Samantha, despite her being the man I hate who ghosts me via text, is the only character I relate to right now — wanting to be on her own, living her best life in London — but, there’s zero chance Samantha Jones wouldn’t come home for her best friend’s husband’s funeral. Zero. She was Carrie’s Maid of Honor. She wouldn’t just send flowers. While I understand the writers needed a workaround for Kim Cattrall’s absence from the show — maybe, don’t kill Big — and then we don’t have this problem.
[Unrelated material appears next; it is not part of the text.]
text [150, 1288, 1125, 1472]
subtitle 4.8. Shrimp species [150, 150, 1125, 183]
The writing, and the characters, seem unnatural. The jokes, for the most part, are not funny. (OK, except for the Kindle joke, that was pretty good.) Because I knew Big’s death was coming, I didn’t cry, and instead was just annoyed by it. I still am. The man led Carrie on for years, moved away, married someone else, got divorced, got back with Carrie, continued to be wishy-washy and dick her around for years, finally gets back with her, they get engaged — HE JILTS HER — then they reunite again and are finally happy — and the writers couldn’t just leave Big and Carrie (and Allegra) alone.
I will watch the remainder of the episodes with little to no hope that it will get better, but at this point: I am not looking forward to my 50’s the way I looked forward to my 20s and 30s thanks to the four women above.
What did you think of And Just Like That…? Will you continue to watch?